--- START ---

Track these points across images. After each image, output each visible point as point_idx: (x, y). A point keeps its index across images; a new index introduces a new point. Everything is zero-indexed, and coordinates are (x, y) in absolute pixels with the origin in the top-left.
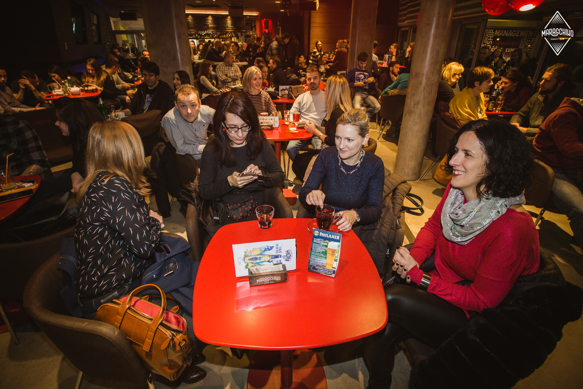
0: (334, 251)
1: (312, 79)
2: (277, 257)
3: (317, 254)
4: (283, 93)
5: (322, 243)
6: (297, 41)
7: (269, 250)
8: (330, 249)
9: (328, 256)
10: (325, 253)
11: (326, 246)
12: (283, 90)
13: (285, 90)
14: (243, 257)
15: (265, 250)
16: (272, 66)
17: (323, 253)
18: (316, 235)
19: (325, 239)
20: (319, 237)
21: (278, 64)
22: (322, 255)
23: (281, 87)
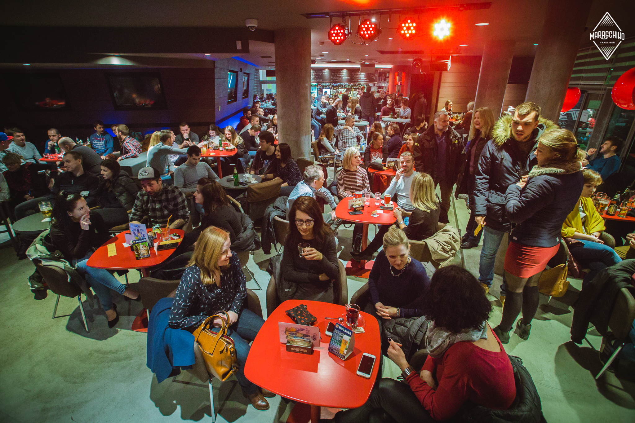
0: (346, 342)
1: (405, 163)
2: (307, 336)
3: (335, 341)
4: (389, 165)
5: (340, 334)
6: (425, 100)
7: (302, 330)
8: (344, 340)
9: (342, 344)
10: (340, 342)
11: (342, 337)
12: (390, 162)
13: (392, 162)
14: (284, 330)
15: (299, 330)
16: (390, 132)
17: (339, 341)
18: (337, 327)
19: (342, 332)
20: (338, 329)
21: (395, 131)
22: (339, 343)
23: (388, 159)
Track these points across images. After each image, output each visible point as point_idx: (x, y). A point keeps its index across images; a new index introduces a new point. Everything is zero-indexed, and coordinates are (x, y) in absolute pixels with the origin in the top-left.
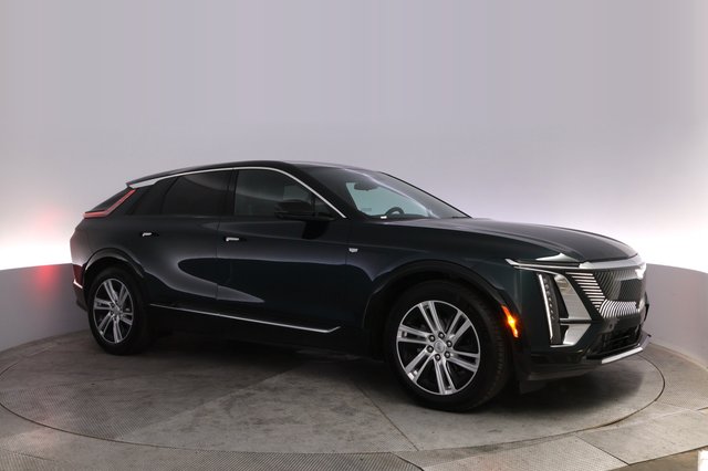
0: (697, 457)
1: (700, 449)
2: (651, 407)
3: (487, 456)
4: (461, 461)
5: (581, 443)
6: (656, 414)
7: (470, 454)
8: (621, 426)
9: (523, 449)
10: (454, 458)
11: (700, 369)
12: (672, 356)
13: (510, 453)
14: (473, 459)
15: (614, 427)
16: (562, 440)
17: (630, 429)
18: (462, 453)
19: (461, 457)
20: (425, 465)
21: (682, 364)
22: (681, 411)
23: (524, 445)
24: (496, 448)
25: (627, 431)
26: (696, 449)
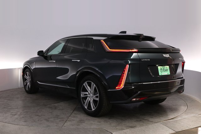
0: (198, 129)
1: (199, 127)
2: (183, 114)
3: (132, 129)
4: (124, 131)
5: (161, 125)
6: (185, 116)
7: (127, 129)
8: (174, 120)
10: (122, 130)
11: (198, 102)
12: (190, 98)
13: (139, 128)
14: (128, 130)
15: (172, 120)
16: (156, 124)
17: (177, 121)
19: (124, 129)
20: (113, 132)
21: (193, 101)
22: (192, 115)
24: (135, 127)
25: (176, 121)
26: (197, 127)
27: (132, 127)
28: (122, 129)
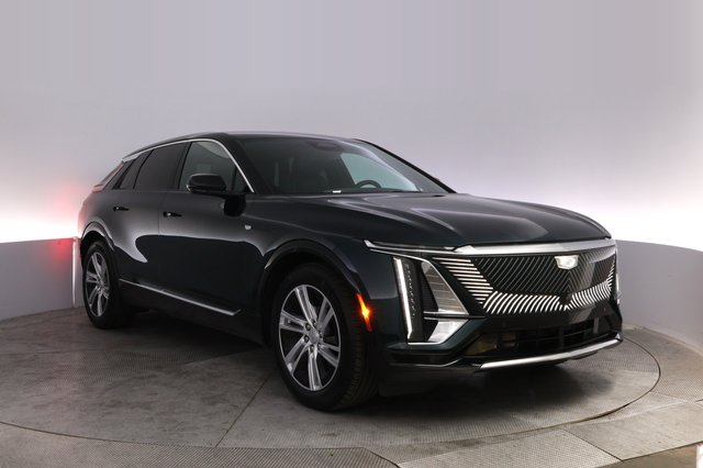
0: (695, 452)
1: (699, 443)
2: (644, 399)
3: (468, 451)
4: (439, 456)
5: (569, 436)
6: (651, 406)
7: (449, 449)
8: (613, 418)
9: (508, 443)
13: (492, 447)
14: (453, 454)
15: (605, 420)
16: (549, 434)
17: (622, 421)
18: (441, 448)
19: (438, 452)
20: (401, 461)
21: (677, 351)
22: (678, 402)
23: (508, 439)
24: (478, 443)
25: (620, 423)
26: (694, 444)
27: (466, 444)
28: (433, 452)
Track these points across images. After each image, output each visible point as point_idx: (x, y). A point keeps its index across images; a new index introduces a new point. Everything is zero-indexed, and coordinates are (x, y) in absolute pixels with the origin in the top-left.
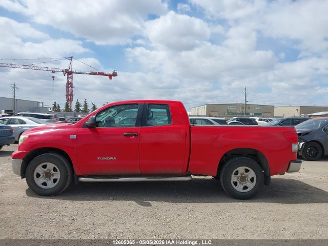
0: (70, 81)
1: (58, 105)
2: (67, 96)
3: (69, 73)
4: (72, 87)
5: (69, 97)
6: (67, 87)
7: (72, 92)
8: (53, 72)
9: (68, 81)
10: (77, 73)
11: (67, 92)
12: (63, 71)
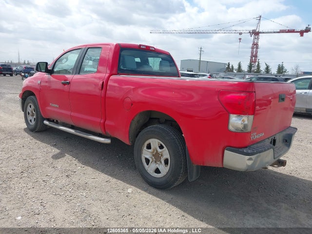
0: (256, 42)
1: (232, 65)
2: (251, 57)
3: (256, 33)
4: (257, 48)
5: (254, 58)
6: (253, 48)
7: (257, 52)
8: (241, 34)
9: (254, 42)
10: (264, 33)
11: (252, 53)
12: (250, 32)
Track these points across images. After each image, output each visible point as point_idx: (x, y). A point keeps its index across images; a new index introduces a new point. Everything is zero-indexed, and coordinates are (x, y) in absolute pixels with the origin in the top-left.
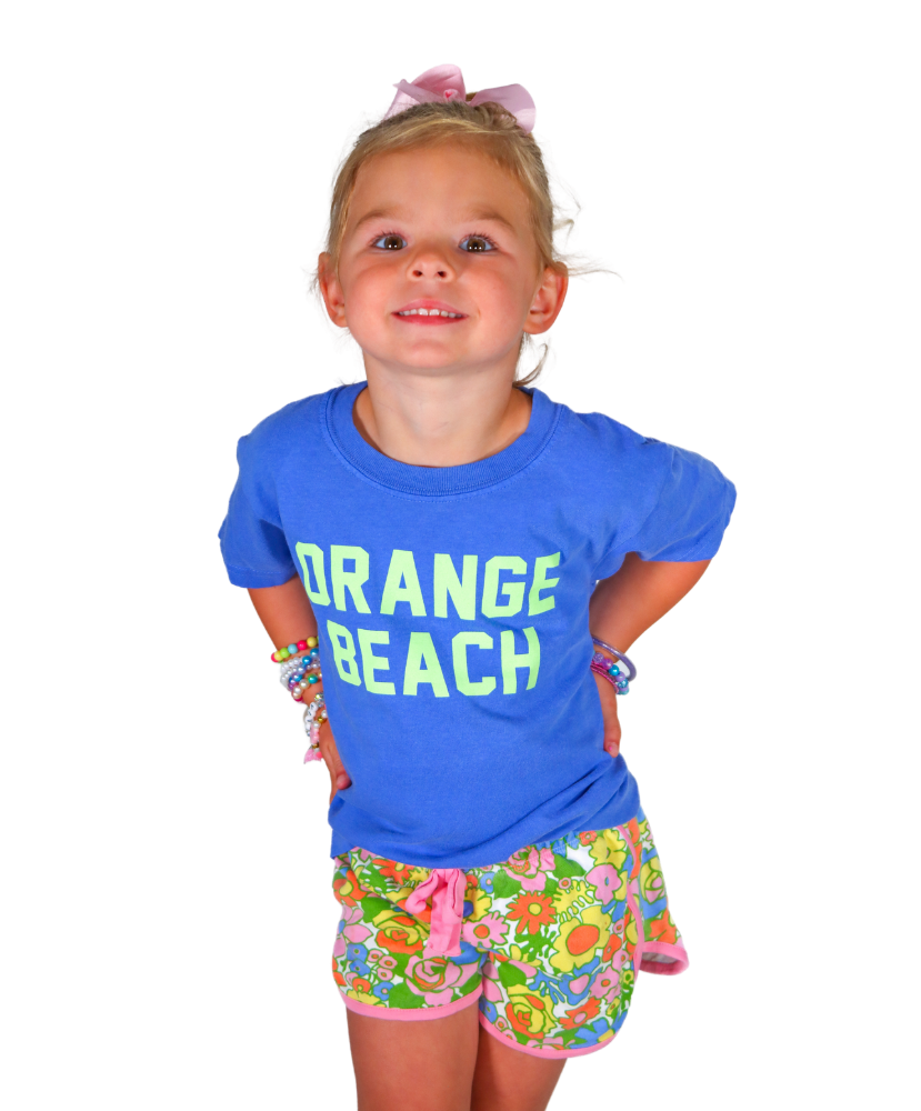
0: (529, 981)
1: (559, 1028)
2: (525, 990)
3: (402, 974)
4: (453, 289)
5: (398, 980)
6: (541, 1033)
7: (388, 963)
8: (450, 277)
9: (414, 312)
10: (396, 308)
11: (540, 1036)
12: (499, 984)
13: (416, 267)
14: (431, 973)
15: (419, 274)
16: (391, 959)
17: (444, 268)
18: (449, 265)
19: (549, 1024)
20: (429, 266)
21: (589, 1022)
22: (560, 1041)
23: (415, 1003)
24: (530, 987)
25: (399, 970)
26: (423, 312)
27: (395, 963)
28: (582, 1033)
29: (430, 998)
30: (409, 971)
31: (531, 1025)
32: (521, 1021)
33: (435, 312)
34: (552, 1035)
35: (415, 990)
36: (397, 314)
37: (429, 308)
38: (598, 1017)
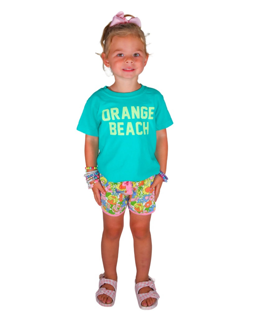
0: (137, 202)
1: (145, 208)
2: (137, 204)
3: (112, 208)
4: (134, 65)
5: (111, 209)
6: (142, 210)
7: (109, 206)
8: (133, 63)
9: (126, 69)
10: (123, 68)
11: (142, 211)
12: (131, 205)
13: (127, 61)
14: (117, 209)
15: (127, 62)
16: (110, 205)
17: (132, 61)
18: (133, 61)
19: (143, 208)
20: (130, 61)
21: (151, 206)
22: (146, 211)
23: (113, 213)
24: (138, 203)
25: (111, 207)
26: (128, 69)
27: (111, 206)
28: (150, 209)
29: (116, 213)
30: (113, 208)
31: (140, 209)
32: (138, 209)
33: (130, 69)
34: (144, 210)
35: (113, 212)
36: (124, 70)
37: (129, 68)
38: (152, 205)
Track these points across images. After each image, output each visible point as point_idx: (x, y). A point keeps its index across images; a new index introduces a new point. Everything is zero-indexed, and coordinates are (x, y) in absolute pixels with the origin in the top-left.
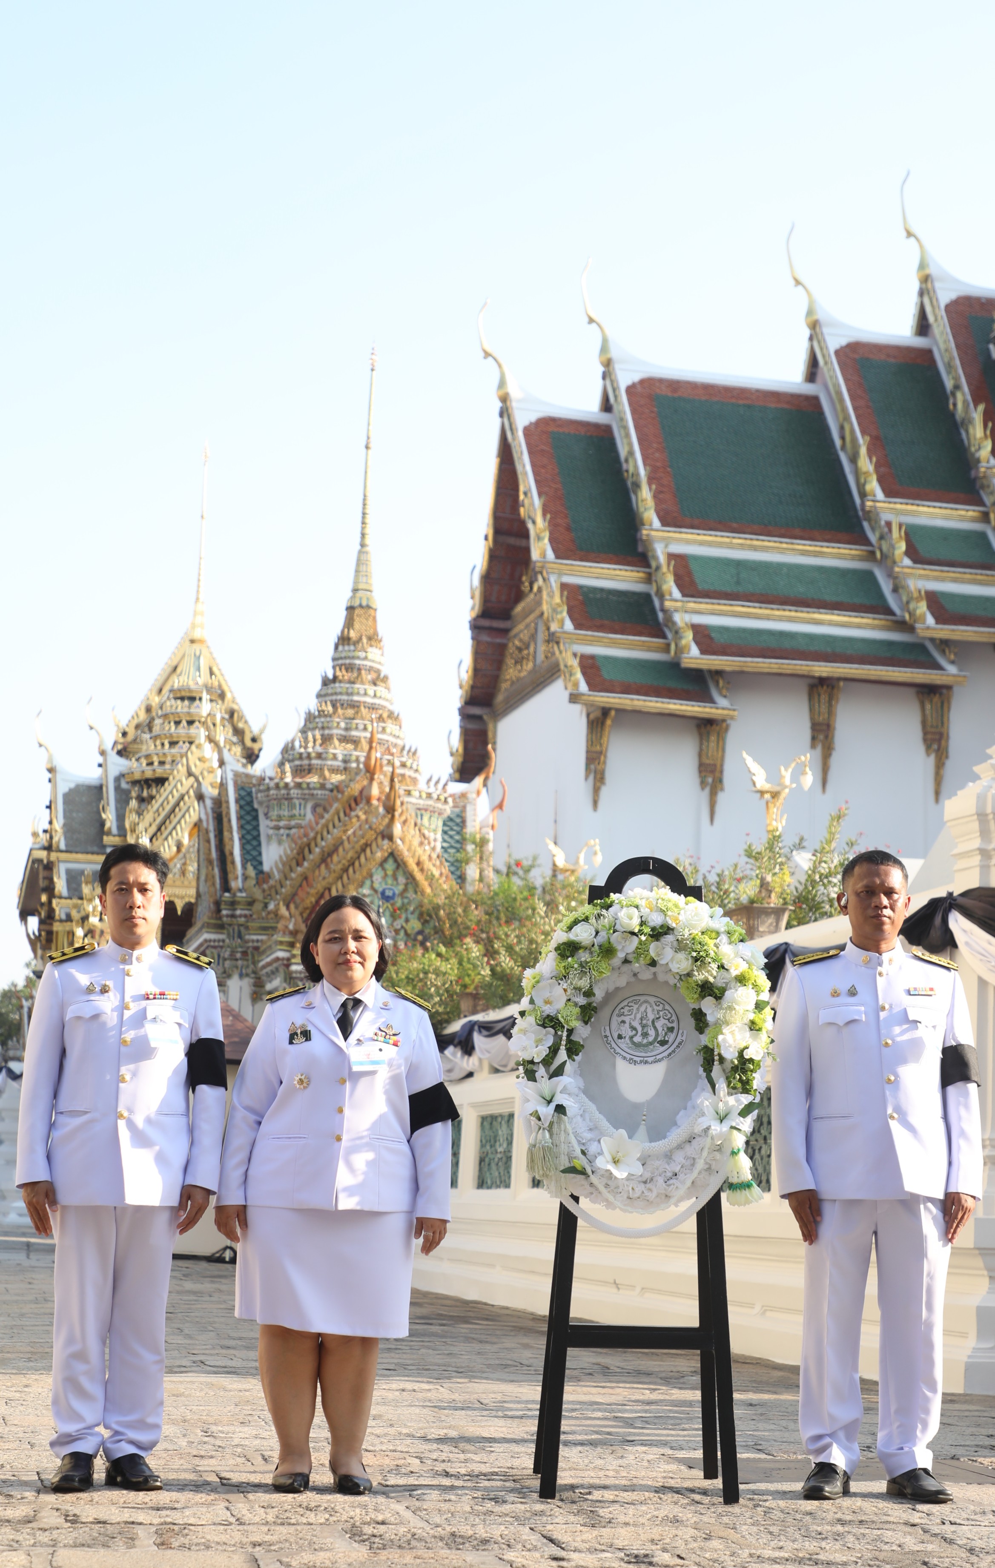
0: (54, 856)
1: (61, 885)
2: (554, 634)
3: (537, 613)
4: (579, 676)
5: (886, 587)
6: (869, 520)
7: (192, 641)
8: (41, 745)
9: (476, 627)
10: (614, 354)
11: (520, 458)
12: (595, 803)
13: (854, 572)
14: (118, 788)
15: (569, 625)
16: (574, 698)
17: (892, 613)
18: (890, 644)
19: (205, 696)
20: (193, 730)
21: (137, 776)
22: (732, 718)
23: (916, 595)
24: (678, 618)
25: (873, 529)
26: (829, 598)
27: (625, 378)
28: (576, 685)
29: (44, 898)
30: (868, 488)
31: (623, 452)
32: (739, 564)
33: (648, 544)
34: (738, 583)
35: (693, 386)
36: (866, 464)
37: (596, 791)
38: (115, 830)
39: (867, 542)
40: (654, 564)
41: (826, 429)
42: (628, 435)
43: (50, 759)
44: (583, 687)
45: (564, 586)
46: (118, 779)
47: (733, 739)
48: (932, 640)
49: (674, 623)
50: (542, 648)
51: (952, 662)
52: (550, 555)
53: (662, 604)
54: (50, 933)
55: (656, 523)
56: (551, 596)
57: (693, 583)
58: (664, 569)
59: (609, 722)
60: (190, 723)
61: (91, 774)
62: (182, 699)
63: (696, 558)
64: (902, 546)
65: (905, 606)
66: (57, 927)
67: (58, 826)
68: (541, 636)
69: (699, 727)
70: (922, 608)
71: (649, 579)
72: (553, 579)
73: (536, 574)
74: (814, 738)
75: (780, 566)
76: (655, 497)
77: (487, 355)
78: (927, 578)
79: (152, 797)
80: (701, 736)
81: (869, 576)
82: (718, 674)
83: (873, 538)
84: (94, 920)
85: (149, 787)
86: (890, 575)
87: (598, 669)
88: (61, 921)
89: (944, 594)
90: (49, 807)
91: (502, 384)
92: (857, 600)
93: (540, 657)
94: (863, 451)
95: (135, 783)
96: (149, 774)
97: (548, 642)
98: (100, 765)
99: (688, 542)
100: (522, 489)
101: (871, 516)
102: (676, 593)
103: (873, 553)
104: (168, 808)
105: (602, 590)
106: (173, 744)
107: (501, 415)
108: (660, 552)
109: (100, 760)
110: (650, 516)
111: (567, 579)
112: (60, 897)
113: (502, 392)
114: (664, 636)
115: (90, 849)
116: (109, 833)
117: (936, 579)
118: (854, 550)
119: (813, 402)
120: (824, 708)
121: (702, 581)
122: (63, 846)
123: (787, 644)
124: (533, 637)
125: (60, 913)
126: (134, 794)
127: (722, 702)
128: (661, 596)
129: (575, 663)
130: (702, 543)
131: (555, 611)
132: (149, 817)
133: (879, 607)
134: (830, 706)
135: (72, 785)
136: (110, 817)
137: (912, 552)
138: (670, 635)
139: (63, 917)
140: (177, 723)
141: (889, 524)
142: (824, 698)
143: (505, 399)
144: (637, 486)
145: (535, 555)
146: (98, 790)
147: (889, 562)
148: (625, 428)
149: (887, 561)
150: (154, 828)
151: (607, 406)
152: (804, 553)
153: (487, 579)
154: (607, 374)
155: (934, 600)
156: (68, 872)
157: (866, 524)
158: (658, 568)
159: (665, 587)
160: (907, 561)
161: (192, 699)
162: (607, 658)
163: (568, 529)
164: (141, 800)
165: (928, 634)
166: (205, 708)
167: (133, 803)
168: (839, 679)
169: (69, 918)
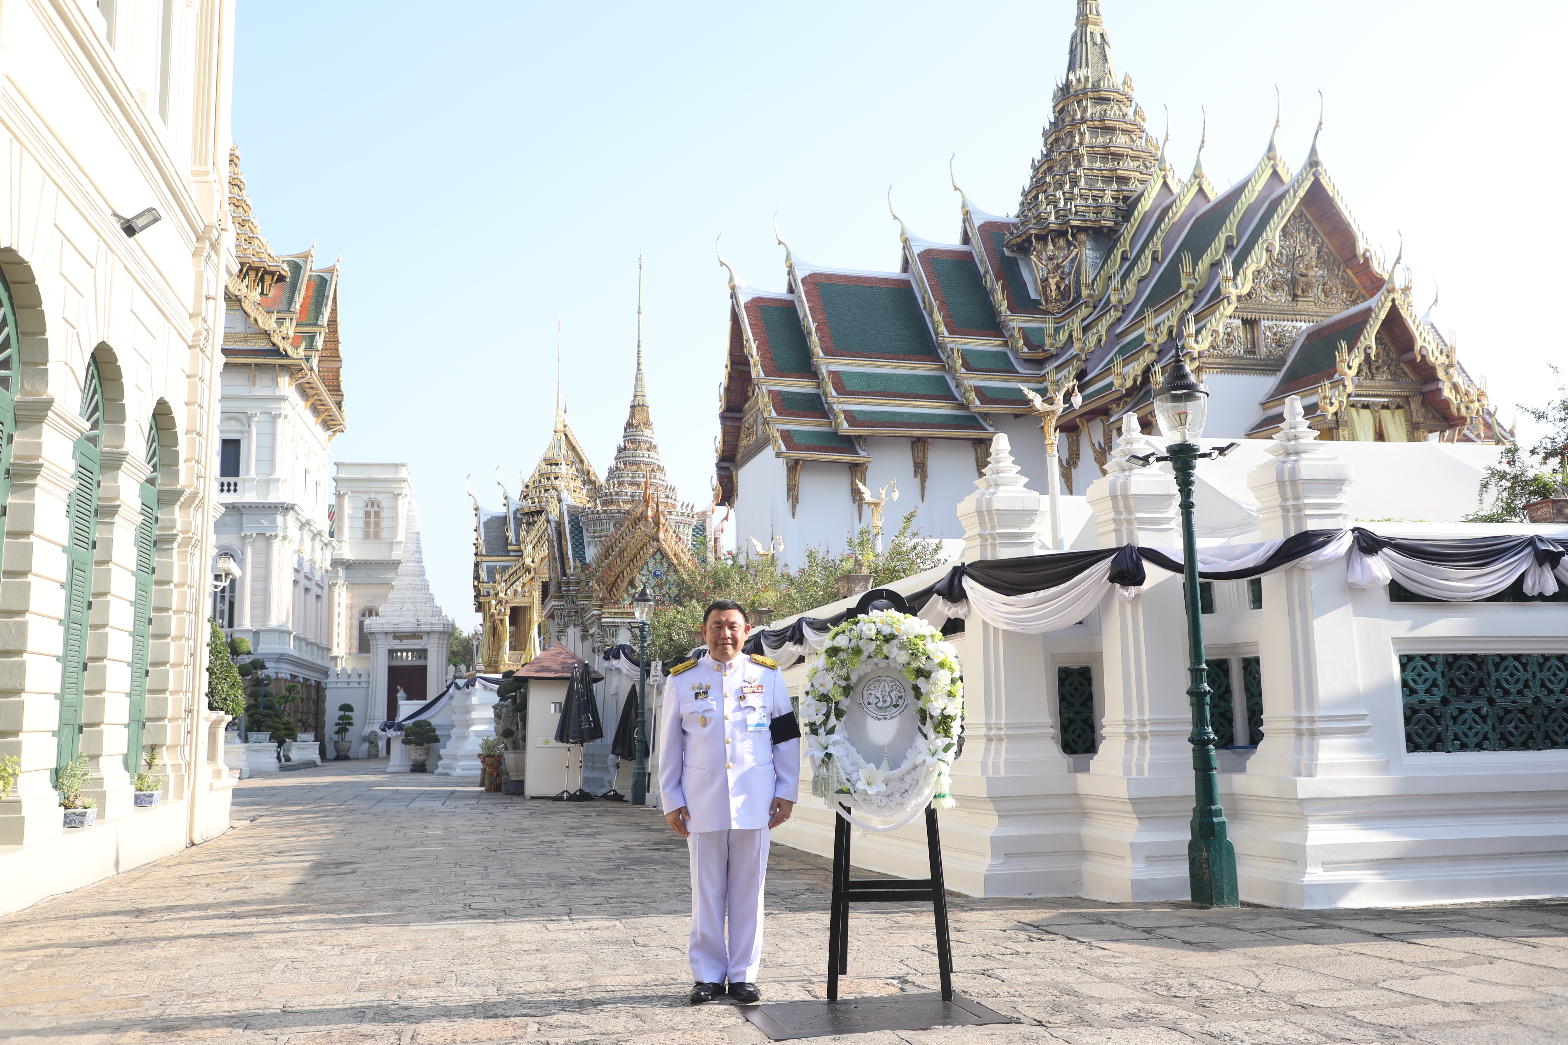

--- END ---

» **What you have to do**:
Restate word for word the lines in the material above from the one with "72: (553, 579)" to the one with "94: (863, 451)"; both of those lines count, and nothing else does.

» **Result for this exercise**:
72: (553, 579)
73: (536, 574)
74: (814, 738)
75: (780, 566)
76: (655, 497)
77: (487, 355)
78: (927, 578)
79: (152, 797)
80: (701, 736)
81: (869, 576)
82: (718, 674)
83: (873, 538)
84: (94, 920)
85: (149, 787)
86: (890, 575)
87: (598, 669)
88: (61, 921)
89: (944, 594)
90: (49, 807)
91: (502, 384)
92: (857, 600)
93: (540, 657)
94: (863, 451)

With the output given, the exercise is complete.